▸ TEXTAUSZUG:
■ ■ ■ ■ ■
News: 'Ich kann doch nicht hellsehen'
"Es ist erschreckend", so Grassmann, "wie wenig es Schülern, aber auch Erwachsenen gelingt, im Unterricht gelernte Inhalte in angemessener Weise auf Realsituationen zu beziehen." Dabei würden die Kinder solche Aufgaben im Leben außerhalb der Schule als unrealistisch zurückweisen. Nur selten erhielt Grassmann Antworten wie "Ich kann doch nicht hellsehen" auf eine "Kapitänsaufgabe".
In der Befragung von Schülern zeigte sich deutlich, daß Kinder bei Schuleintritt noch recht kritisch an die ihnen gestellten Aufgaben herangehen. Doch in der dritten und vierten Klasse werden dann vermehrt Fehllösungen produziert. Fehllösungen, die erst durch den Mathematik-Unterricht anerzogen wurden. In keinem anderen Schulfach lasse sich, so die Mathematik-Didaktikerin, eine so deutliche Diskrepanz zwischen den Erfahrungen, die die Schüler innerhalb und außerhalb des Unterrichtes machen, feststellen.
So sieht es Grassmann als vordringliche Aufgabe der Lehrerinnen und Lehrer an, die Fähigkeiten, die die Kinder außerhalb der Schule zeigen, im Unterricht zu berücksichtigen und die abstrakten Zahlenwerte und -operationen mit praktischen Erfahrungen zu verknüpfen. "Wir können nicht sagen, wie jede Sekunde des Unterrichts aussehen soll, wir können nur aufzeigen, wie Kinder lernen." Dazu hat sie mit Hilfe von Kollegen aus Potsdam und Berlin untersucht, welches mathematische Vorwissen die Kinder in die Schule mitbringen. Dabei zeigte sich beispielsweise, das viele bereits bei Schuleintritt bis 20 zählen können – eine Tatsache, die das im Lehrplan vorgeschriebene schrittweise Erlernen der Zahlen ad absurdum führe.
■ ■ ■ ■ ■
▸ DATENSATZ:

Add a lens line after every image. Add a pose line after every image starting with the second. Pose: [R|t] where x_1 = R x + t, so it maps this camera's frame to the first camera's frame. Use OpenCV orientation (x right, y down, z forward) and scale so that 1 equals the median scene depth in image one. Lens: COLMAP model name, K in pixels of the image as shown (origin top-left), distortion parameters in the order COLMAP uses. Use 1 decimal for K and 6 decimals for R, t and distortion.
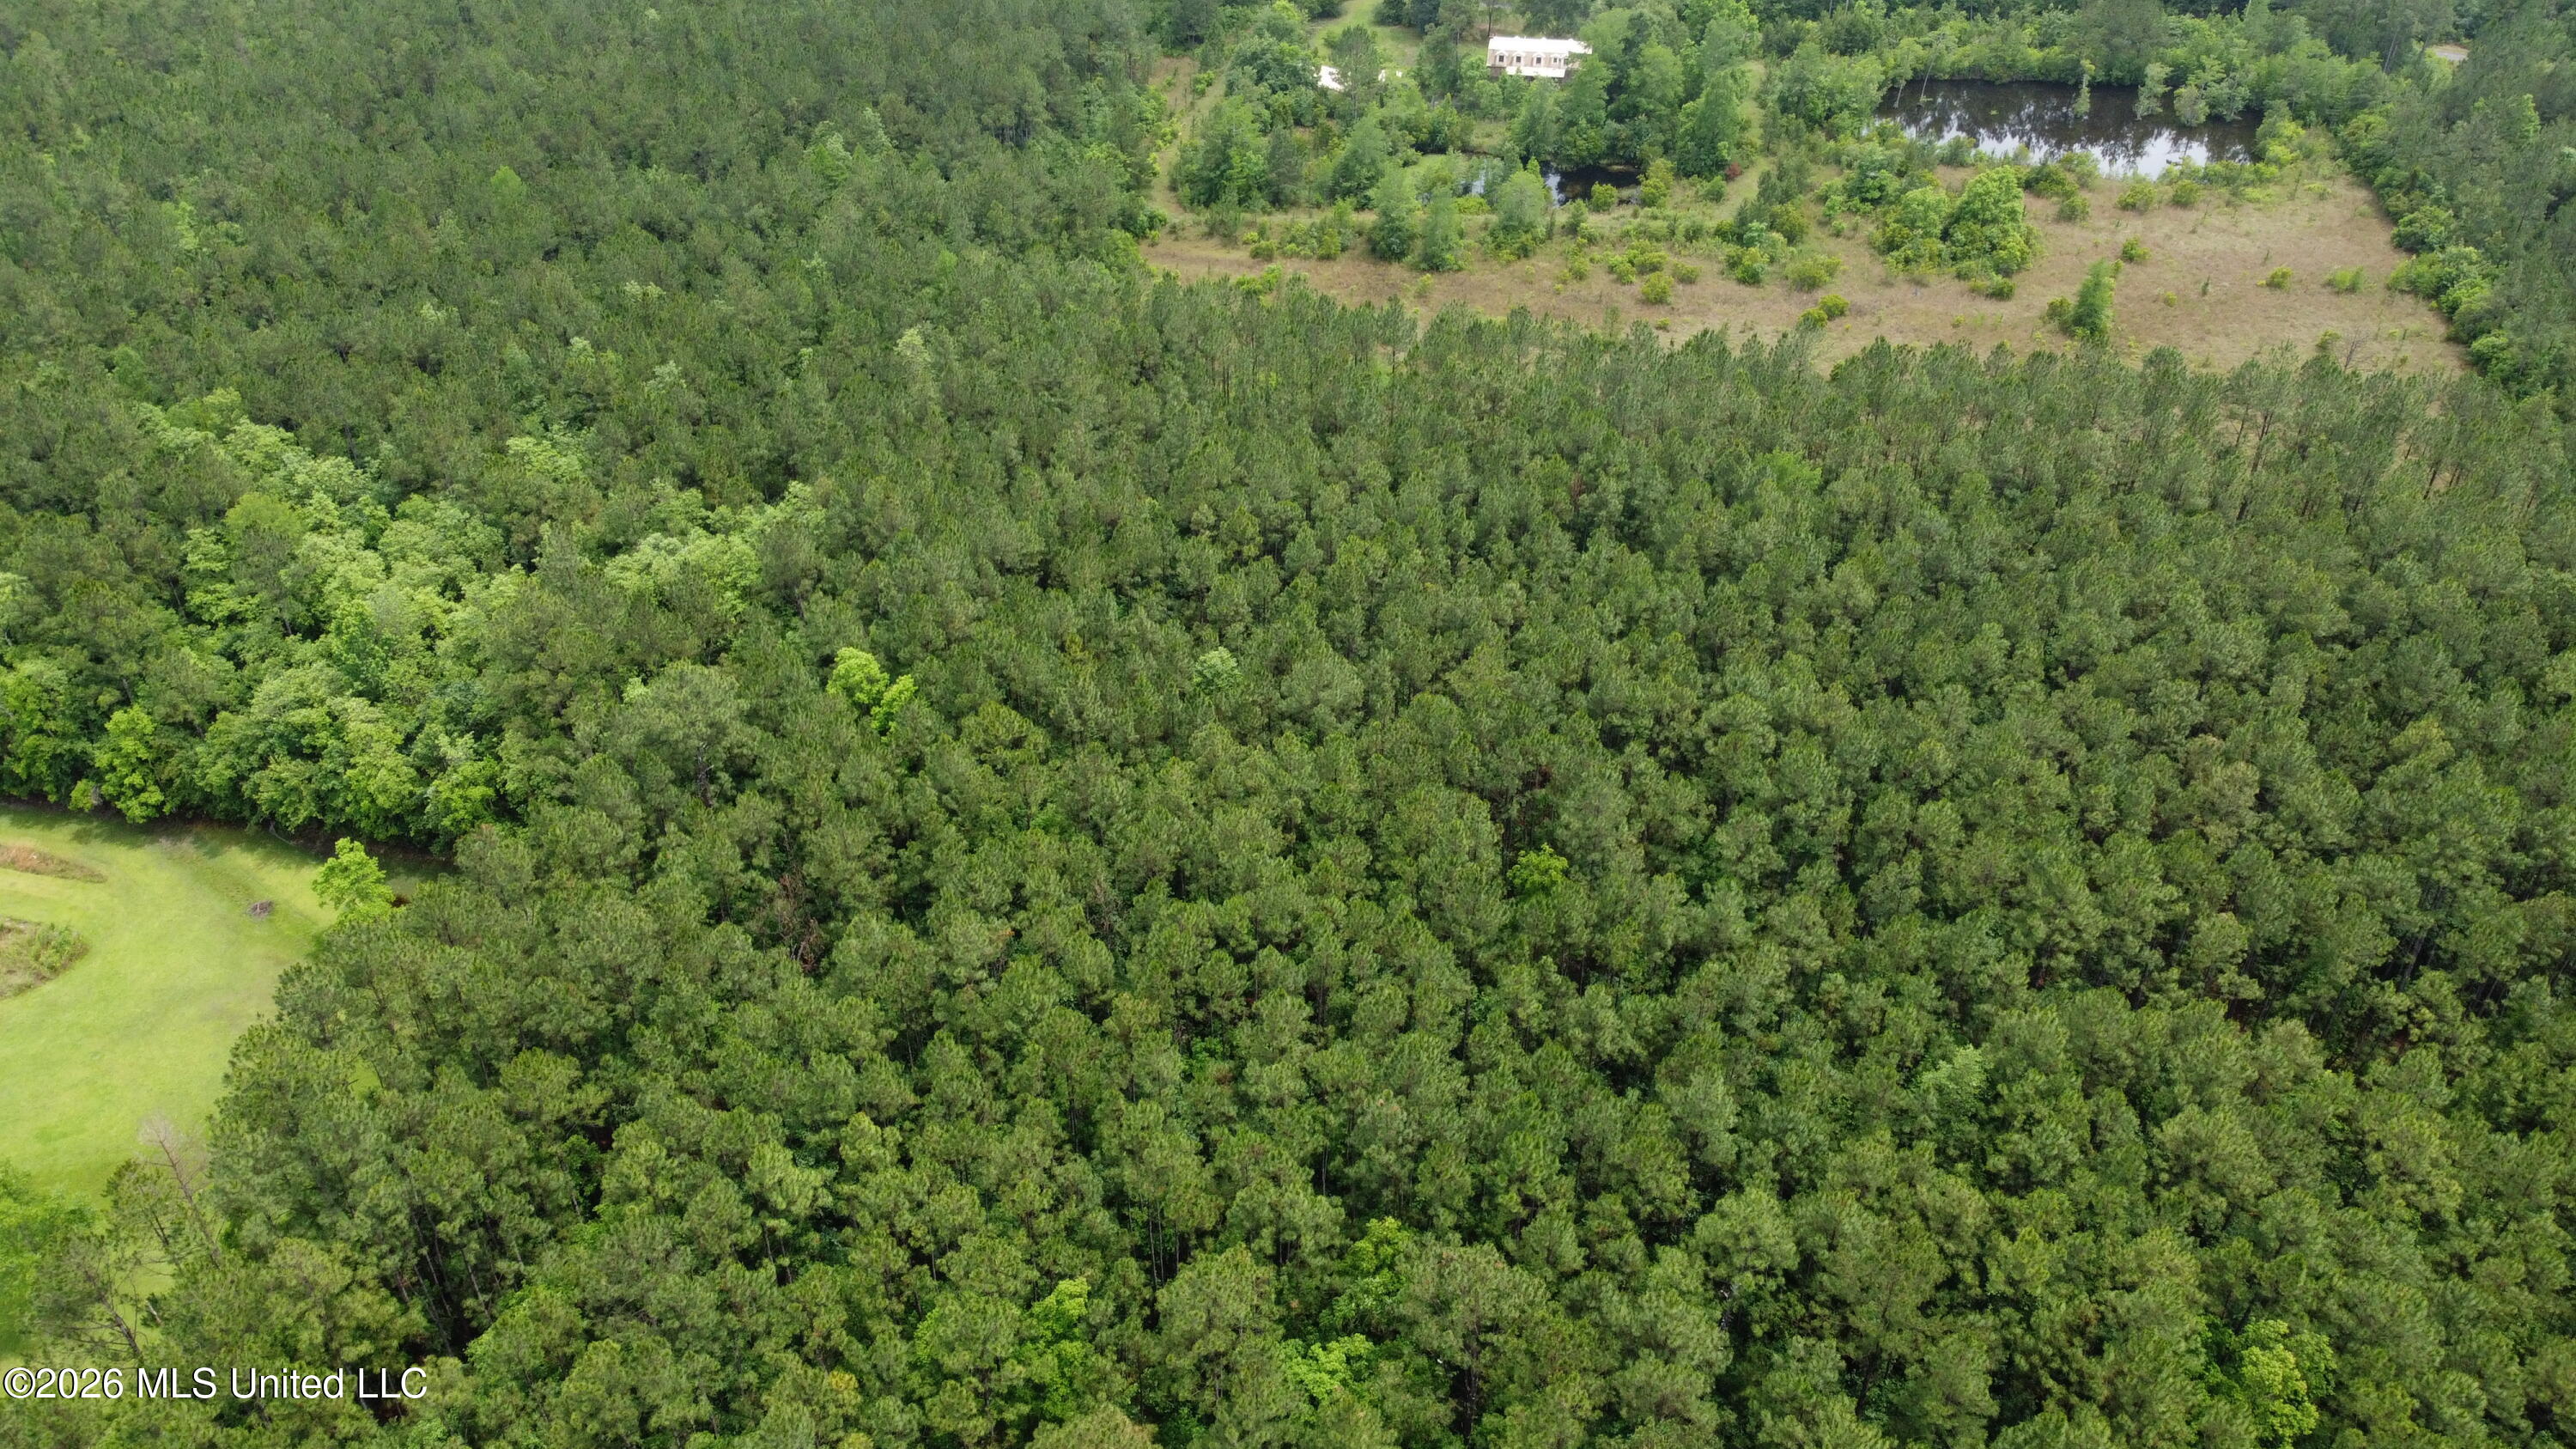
■ ■ ■ ■ ■
▸ AUFGABE 1:
Gib aus dem Textauszug den Abschnitt von „In der Befragung“ bis „Unterrichtes machen, feststellen.“ wortgetreu wieder.
▸ AUFGABE 2:
Bis zu welcher Zahl können laut dem Textauszug viele Kinder schon bei Schuleintritt zählen?

▸ LÖSUNG 1:
In der Befragung von Schülern zeigte sich deutlich, daß Kinder bei Schuleintritt noch recht kritisch an die ihnen gestellten Aufgaben herangehen. Doch in der dritten und vierten Klasse werden dann vermehrt Fehllösungen produziert. Fehllösungen, die erst durch den Mathematik-Unterricht anerzogen wurden. In keinem anderen Schulfach lasse sich, so die Mathematik-Didaktikerin, eine so deutliche Diskrepanz zwischen den Erfahrungen, die die Schüler innerhalb und außerhalb des Unterrichtes machen, feststellen.

▸ LÖSUNG 2:
Bis 20.